Identically to the martinets of Eastern Europe, Putin is quick to blame Western provocations when things go awry, to exploit ethnic prejudices and nationalist bigotry to cement his power, to point darkly toward internal enemies. … Even the squashing of Pussy Riot is unoriginal; the Communists 60 years ago were panicked by oddly dressed jazz musicians they couldn’t control.
And as in Putin’s Russia, those who resisted might be beaten, imprisoned or murdered.
“Soviet puppets did not merely want control of their governments, they wanted total control,” one reviewer notes. “They wanted to create a world full of perfect socialists – a breed of man that dissidents sarcastically named Homo sovieticus – who not only accepted their subservience but embraced it, and who were so steeped in ideology that any alternative was quite literally unthinkable. “
By contrast, today’s authoritarian regimes have largely given up the pretense of ideological aspiration, content to secure the passive consent of citizens through a new social contract – offering prosperity or stability in exchange for political docility. Or perhaps it’s not such a novel pact at all?
“In a certain sense, this was the genius of Soviet totalitarianism,” Applebaum writes. “The system created large groups of people who disliked the regime and knew the propaganda was false, but who felt nevertheless compelled by circumstances to go along with it.”
For decades after Russia’s occupation of central and eastern Europe, “this Soviet pattern of ‘totalitarianization’ — the pursuit of total control over all aspects of public life — was widely imitated,” she notes.
“Saddam Hussein’s Iraq and Muammar el-Qaddafi’s Libya got Soviet and East German advice on secret police methods, as did Chinese, Egyptian, Syrian, Angolan, Cuban and North Korean governments on those and other aspects of societal control.”
(And, she might have added, recently released German archives reveal that Fidel Castro also drew on those other totalitarians, recruiting former member of the Nazi Waffen SS as military trainers.)

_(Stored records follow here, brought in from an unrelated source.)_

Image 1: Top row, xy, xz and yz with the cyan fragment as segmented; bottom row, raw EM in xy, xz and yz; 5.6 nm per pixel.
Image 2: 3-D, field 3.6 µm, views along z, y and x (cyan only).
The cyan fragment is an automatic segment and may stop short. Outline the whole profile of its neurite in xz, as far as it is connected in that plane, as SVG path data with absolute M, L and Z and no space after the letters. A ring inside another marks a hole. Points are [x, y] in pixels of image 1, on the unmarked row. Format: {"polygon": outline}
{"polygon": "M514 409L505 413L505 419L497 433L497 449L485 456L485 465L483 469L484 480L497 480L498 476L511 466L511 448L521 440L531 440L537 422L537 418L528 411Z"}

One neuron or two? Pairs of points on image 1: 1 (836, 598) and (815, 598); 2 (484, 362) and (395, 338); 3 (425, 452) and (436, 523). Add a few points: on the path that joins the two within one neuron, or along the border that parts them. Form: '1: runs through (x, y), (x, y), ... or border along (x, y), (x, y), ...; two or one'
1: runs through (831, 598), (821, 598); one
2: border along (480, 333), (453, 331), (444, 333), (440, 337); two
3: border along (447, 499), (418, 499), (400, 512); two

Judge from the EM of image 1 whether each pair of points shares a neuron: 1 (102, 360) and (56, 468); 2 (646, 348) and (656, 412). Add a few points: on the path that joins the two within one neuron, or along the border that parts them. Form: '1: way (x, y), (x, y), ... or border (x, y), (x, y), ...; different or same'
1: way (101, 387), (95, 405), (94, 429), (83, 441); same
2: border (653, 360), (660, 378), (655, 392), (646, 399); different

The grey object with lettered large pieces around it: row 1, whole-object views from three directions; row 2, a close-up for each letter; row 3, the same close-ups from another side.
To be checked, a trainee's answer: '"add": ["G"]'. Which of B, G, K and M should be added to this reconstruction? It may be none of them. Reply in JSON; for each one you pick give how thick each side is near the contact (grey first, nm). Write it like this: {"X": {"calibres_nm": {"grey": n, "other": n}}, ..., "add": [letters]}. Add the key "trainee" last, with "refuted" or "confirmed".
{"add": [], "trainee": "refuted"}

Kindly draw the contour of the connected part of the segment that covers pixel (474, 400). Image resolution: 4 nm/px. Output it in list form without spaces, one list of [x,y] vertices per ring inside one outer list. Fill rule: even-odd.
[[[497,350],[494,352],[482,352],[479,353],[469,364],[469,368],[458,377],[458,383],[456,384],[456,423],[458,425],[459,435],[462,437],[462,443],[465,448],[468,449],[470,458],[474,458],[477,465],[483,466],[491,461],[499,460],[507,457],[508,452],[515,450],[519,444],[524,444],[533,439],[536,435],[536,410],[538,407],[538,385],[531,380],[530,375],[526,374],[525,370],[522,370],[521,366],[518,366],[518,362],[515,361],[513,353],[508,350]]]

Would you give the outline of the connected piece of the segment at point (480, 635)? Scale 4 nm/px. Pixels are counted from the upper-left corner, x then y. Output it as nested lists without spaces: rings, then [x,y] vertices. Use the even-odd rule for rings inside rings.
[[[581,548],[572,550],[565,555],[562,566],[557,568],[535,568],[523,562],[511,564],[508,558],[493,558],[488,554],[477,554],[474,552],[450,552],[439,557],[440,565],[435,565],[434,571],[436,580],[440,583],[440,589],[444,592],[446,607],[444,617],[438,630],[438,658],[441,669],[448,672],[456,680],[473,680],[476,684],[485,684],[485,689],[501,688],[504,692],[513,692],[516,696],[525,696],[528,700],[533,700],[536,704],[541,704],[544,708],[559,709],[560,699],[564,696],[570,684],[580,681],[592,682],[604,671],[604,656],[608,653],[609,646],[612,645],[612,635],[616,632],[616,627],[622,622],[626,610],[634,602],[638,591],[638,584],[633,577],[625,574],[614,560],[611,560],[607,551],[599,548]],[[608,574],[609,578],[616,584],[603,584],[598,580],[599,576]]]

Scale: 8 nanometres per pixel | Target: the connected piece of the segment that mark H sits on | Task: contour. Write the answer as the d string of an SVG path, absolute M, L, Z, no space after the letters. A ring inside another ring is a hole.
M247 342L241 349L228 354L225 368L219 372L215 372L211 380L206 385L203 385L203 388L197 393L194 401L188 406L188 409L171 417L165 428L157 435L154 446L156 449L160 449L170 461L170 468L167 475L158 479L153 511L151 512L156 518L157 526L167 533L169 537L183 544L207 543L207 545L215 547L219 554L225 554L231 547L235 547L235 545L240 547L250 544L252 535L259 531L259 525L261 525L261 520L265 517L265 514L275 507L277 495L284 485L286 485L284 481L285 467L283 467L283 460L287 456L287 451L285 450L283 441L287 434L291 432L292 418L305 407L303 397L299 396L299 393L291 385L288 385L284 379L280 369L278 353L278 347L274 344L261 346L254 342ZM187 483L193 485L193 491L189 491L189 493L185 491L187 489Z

When it comes to aiding democratic forces, “[p]rivate and government organizations can give material help, and nongovernmental organizations can advise, particularly on legal and regulatory issues that often are ignored,” she writes. “Officials and activists who have lived through turbulent transitions elsewhere can share experiences, as Poles and Czechs now do with Tunisians and Egyptians.”
The Post’s Hiatt makes a similar point about the historic significance of democratic solidarity.
“For all its tragedy, ‘Iron Curtain’ is in one sense a happy story: The dictators failed to reshape human nature. Europeans rebelled, first in 1956 and again in 1989. Communism crumbled,” he writes:
But the ending, or at least its timing, might have been different had the West not unequivocally defended freedom, including with the Marshall Plan, NATO, Radio Free Europe and the National Endowment for Democracy. The same kind of determination has yet to be mustered in response to Stalin’s imitators in Belarus and Central Asia, not to mention his star pupil in his old Kremlin stomping grounds.
“But above all,” Applebaum concludes, “a repressed society needs a motivated populace if it is to become politically vibrant again. To be more precise, it needs patriotism, historical consciousness, education, ambition, optimism and, especially, patience.”